* PROMPT *
Reproduce the text of the material below with every instance of "Tlf.:" renamed to "Telefon:", leaving everything else unchanged. Leave the pictures out of your answer.

* MATERIAL FOR THIS EXERCISE *
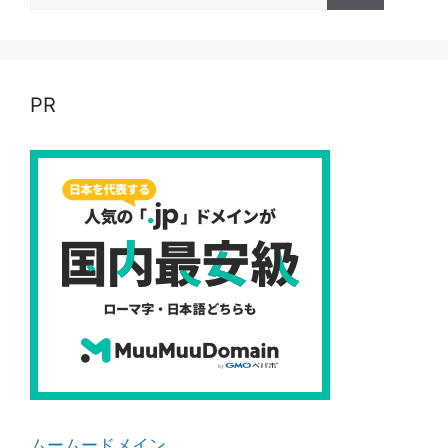
PR
ムームードメイン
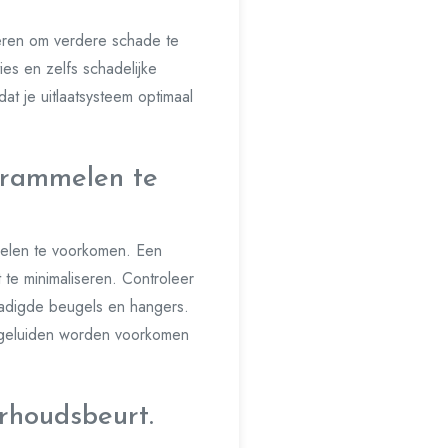
reren om verdere schade te
es en zelfs schadelijke
at je uitlaatsysteem optimaal
 rammelen te
melen te voorkomen. Een
t te minimaliseren. Controleer
chadigde beugels en hangers.
e geluiden worden voorkomen
erhoudsbeurt.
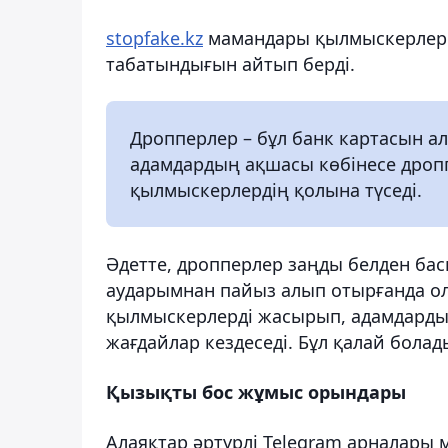
stopfake.kz
мамандары қылмыскерлер п
табатындығын айтып берді.
Дропперлер – бұл банк картасын ал
адамдардың ақшасы көбінесе дроппер
қылмыскерлердің қолына түседі.
Әдетте, дропперлер заңды белден басы
аударымнан пайыз алып отырғанда ол
қылмыскерлерді жасырып, адамдарды т
жағдайлар кездеседі. Бұл қалай бола
Қызықты бос жұмыс орындары
Алаяқтар әртүрлі Telegram арналары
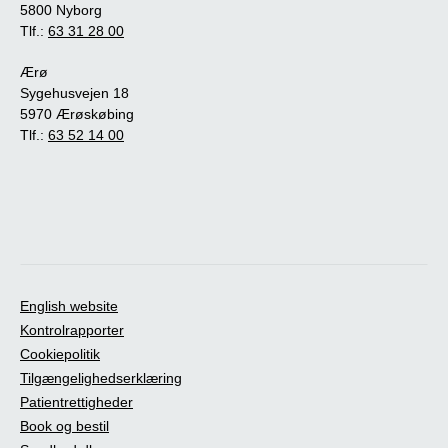
5800 Nyborg
Tlf.:
63 31 28 00
Ærø
Sygehusvejen 18
5970 Ærøskøbing
Tlf.:
63 52 14 00
English website
Kontrolrapporter
Cookiepolitik
Tilgængelighedserklæring
Patientrettigheder
Book og bestil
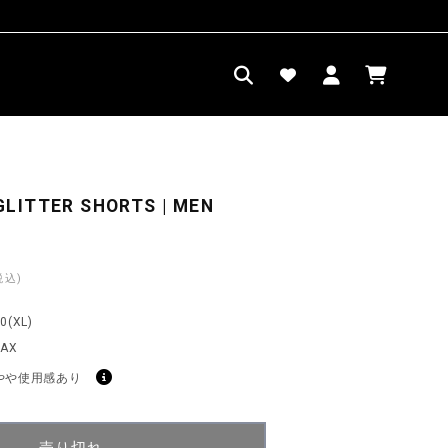
ロ
カ
グ
ー
イ
ト
ン
LITTER SHORTS | MEN
税込)
0(XL)
SAX
やや使用感あり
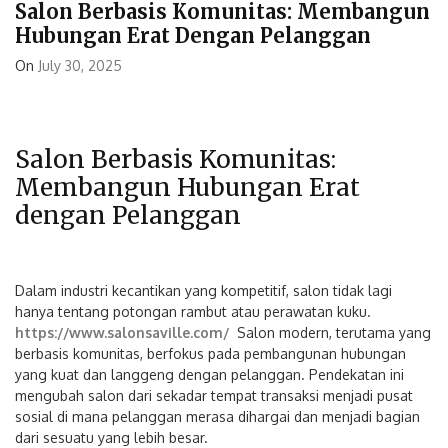
Salon Berbasis Komunitas: Membangun
Hubungan Erat Dengan Pelanggan
On
July 30, 2025
Salon Berbasis Komunitas:
Membangun Hubungan Erat
dengan Pelanggan
Dalam industri kecantikan yang kompetitif, salon tidak lagi
hanya tentang potongan rambut atau perawatan kuku.
https://www.salonsaville.com/
Salon modern, terutama yang
berbasis komunitas, berfokus pada pembangunan hubungan
yang kuat dan langgeng dengan pelanggan. Pendekatan ini
mengubah salon dari sekadar tempat transaksi menjadi pusat
sosial di mana pelanggan merasa dihargai dan menjadi bagian
dari sesuatu yang lebih besar.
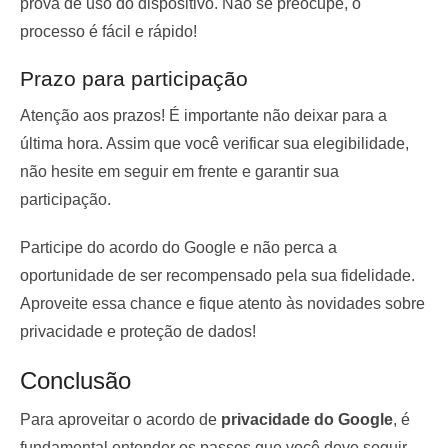
prova de uso do dispositivo. Não se preocupe, o
processo é fácil e rápido!
Prazo para participação
Atenção aos prazos! É importante não deixar para a
última hora. Assim que você verificar sua elegibilidade,
não hesite em seguir em frente e garantir sua
participação.
Participe do acordo do Google e não perca a
oportunidade de ser recompensado pela sua fidelidade.
Aproveite essa chance e fique atento às novidades sobre
privacidade e proteção de dados!
Conclusão
Para aproveitar o acordo de
privacidade do Google
, é
fundamental entender os passos que você deve seguir.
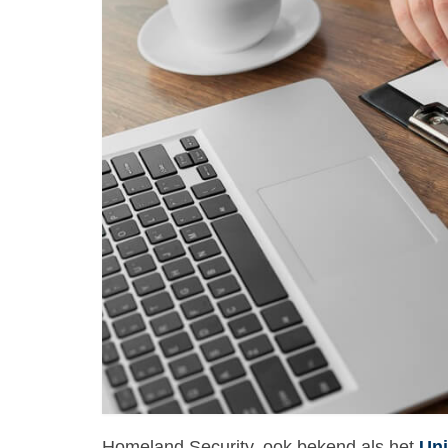
Homeland Security, ook bekend als het
Uni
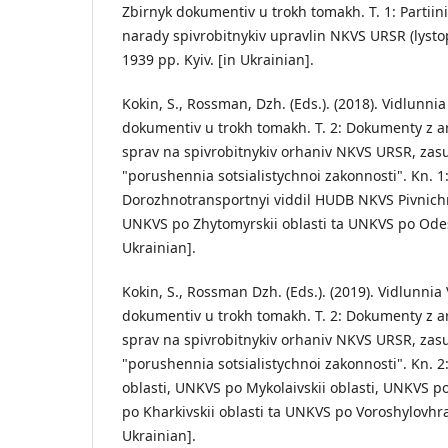
Zbirnyk dokumentiv u trokh tomakh. T. 1: Partiini
narady spivrobitnykiv upravlin NKVS URSR (lyst
1939 pp. Kyiv. [in Ukrainian].
Kokin, S., Rossman, Dzh. (Eds.). (2018). Vidlunni
dokumentiv u trokh tomakh. T. 2: Dokumenty z 
sprav na spivrobitnykiv orhaniv NKVS URSR, za
"porushennia sotsialistychnoi zakonnosti". Kn. 
Dorozhnotransportnyi viddil HUDB NKVS Pivnichn
UNKVS po Zhytomyrskii oblasti ta UNKVS po Odeski
Ukrainian].
Kokin, S., Rossman Dzh. (Eds.). (2019). Vidlunnia
dokumentiv u trokh tomakh. T. 2: Dokumenty z 
sprav na spivrobitnykiv orhaniv NKVS URSR, za
"porushennia sotsialistychnoi zakonnosti". Kn. 2
oblasti, UNKVS po Mykolaivskii oblasti, UNKVS po
po Kharkivskii oblasti ta UNKVS po Voroshylovhrads
Ukrainian].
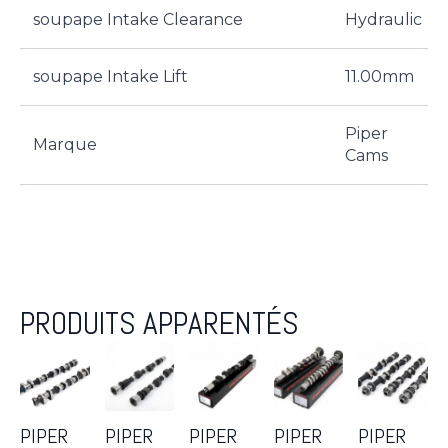
soupape Intake Clearance
Hydraulic
soupape Intake Lift
11.00mm
Piper
Marque
Cams
PRODUITS APPARENTÉS
PIPER
PIPER
PIPER
PIPER
PIPER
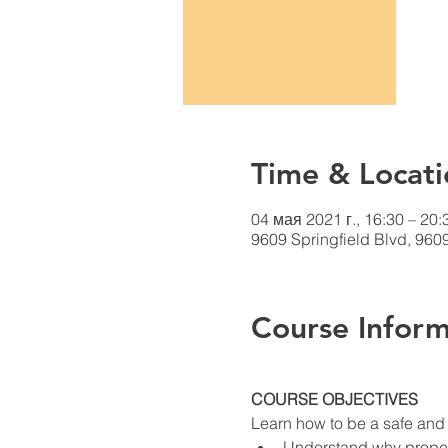
Time & Locati
04 мая 2021 г., 16:30 – 20:
9609 Springfield Blvd, 960
Course Inform
COURSE OBJECTIVES
Learn how to be a safe and e
Understand why proper 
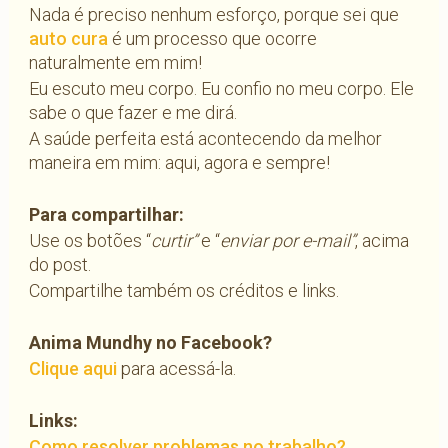
Nada é preciso nenhum esforço, porque sei que
auto cura
é um processo que ocorre
naturalmente em mim!
Eu escuto meu corpo. Eu confio no meu corpo. Ele
sabe o que fazer e me dirá.
A saúde perfeita está acontecendo da melhor
maneira em mim: aqui, agora e sempre!
Para compartilhar:
Use os botões “
curtir”
e “
enviar por e-mail”
, acima
do post.
Compartilhe também os créditos e links.
Anima Mundhy no Facebook?
Clique aqui
para acessá-la.
Links:
Como resolver problemas no trabalho?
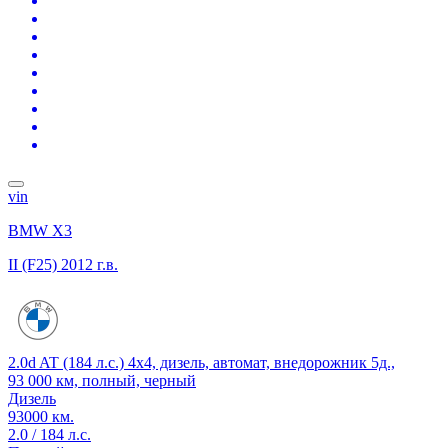
vin
BMW X3
II (F25)
2012 г.в.
2.0d AT (184 л.с.) 4x4, дизель, автомат, внедорожник 5д.,
93 000 км, полный, черный
Дизель
93000 км.
2.0 / 184 л.с.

* ANSWER SECTION *
PR
ムームードメイン
reren om verdere schade te
es en zelfs schadelijke
at je uitlaatsysteem optimaal
 rammelen te
melen te voorkomen. Een
t te minimaliseren. Controleer
chadigde beugels en hangers.
e geluiden worden voorkomen
erhoudsbeurt.
stopfake.kz
мамандары қылмыскерлер п
табатындығын айтып берді.
Дропперлер – бұл банк картасын ал
адамдардың ақшасы көбінесе дроппер
қылмыскерлердің қолына түседі.
Әдетте, дропперлер заңды белден басы
аударымнан пайыз алып отырғанда ол
қылмыскерлерді жасырып, адамдарды т
жағдайлар кездеседі. Бұл қалай бола
Қызықты бос жұмыс орындары
Алаяқтар әртүрлі Telegram арналары
5800 Nyborg
Telefon:
63 31 28 00
Ærø
Sygehusvejen 18
5970 Ærøskøbing
Telefon:
63 52 14 00
English website
Kontrolrapporter
Cookiepolitik
Tilgængelighedserklæring
Patientrettigheder
Book og bestil
ロ
カ
グ
ー
イ
ト
ン
LITTER SHORTS | MEN
税込)
0(XL)
SAX
やや使用感あり
Salon Berbasis Komunitas: Membangun
Hubungan Erat Dengan Pelanggan
On
July 30, 2025
Salon Berbasis Komunitas:
Membangun Hubungan Erat
dengan Pelanggan
Dalam industri kecantikan yang kompetitif, salon tidak lagi
hanya tentang potongan rambut atau perawatan kuku.
https://www.salonsaville.com/
Salon modern, terutama yang
berbasis komunitas, berfokus pada pembangunan hubungan
yang kuat dan langgeng dengan pelanggan. Pendekatan ini
mengubah salon dari sekadar tempat transaksi menjadi pusat
sosial di mana pelanggan merasa dihargai dan menjadi bagian
dari sesuatu yang lebih besar.
prova de uso do dispositivo. Não se preocupe, o
processo é fácil e rápido!
Prazo para participação
Atenção aos prazos! É importante não deixar para a
última hora. Assim que você verificar sua elegibilidade,
não hesite em seguir em frente e garantir sua
participação.
Participe do acordo do Google e não perca a
oportunidade de ser recompensado pela sua fidelidade.
Aproveite essa chance e fique atento às novidades sobre
privacidade e proteção de dados!
Conclusão
Para aproveitar o acordo de
privacidade do Google
, é
fundamental entender os passos que você deve seguir.
Homeland Security, ook bekend als het
Uni
Zbirnyk dokumentiv u trokh tomakh. T. 1: Partiini
narady spivrobitnykiv upravlin NKVS URSR (lyst
1939 pp. Kyiv. [in Ukrainian].
Kokin, S., Rossman, Dzh. (Eds.). (2018). Vidlunni
dokumentiv u trokh tomakh. T. 2: Dokumenty z 
sprav na spivrobitnykiv orhaniv NKVS URSR, za
"porushennia sotsialistychnoi zakonnosti". Kn. 
Dorozhnotransportnyi viddil HUDB NKVS Pivnichn
UNKVS po Zhytomyrskii oblasti ta UNKVS po Odeski
Ukrainian].
Kokin, S., Rossman Dzh. (Eds.). (2019). Vidlunnia
dokumentiv u trokh tomakh. T. 2: Dokumenty z 
sprav na spivrobitnykiv orhaniv NKVS URSR, za
"porushennia sotsialistychnoi zakonnosti". Kn. 2
oblasti, UNKVS po Mykolaivskii oblasti, UNKVS po
po Kharkivskii oblasti ta UNKVS po Voroshylovhrads
Ukrainian].
soupape Intake Clearance
Hydraulic
soupape Intake Lift
11.00mm
Piper
Marque
Cams
PRODUITS APPARENTÉS
PIPER
PIPER
PIPER
PIPER
PIPER
Time & Locati
04 мая 2021 г., 16:30 – 20:
9609 Springfield Blvd, 960
Course Inform
COURSE OBJECTIVES
Learn how to be a safe and e
Understand why proper 
Nada é preciso nenhum esforço, porque sei que
auto cura
é um processo que ocorre
naturalmente em mim!
Eu escuto meu corpo. Eu confio no meu corpo. Ele
sabe o que fazer e me dirá.
A saúde perfeita está acontecendo da melhor
maneira em mim: aqui, agora e sempre!
Para compartilhar:
Use os botões “
curtir”
e “
enviar por e-mail”
, acima
do post.
Compartilhe também os créditos e links.
Anima Mundhy no Facebook?
Clique aqui
para acessá-la.
Links:
Como resolver problemas no trabalho?
vin
BMW X3
II (F25)
2012 г.в.
2.0d AT (184 л.с.) 4x4, дизель, автомат, внедорожник 5д.,
93 000 км, полный, черный
Дизель
93000 км.
2.0 / 184 л.с.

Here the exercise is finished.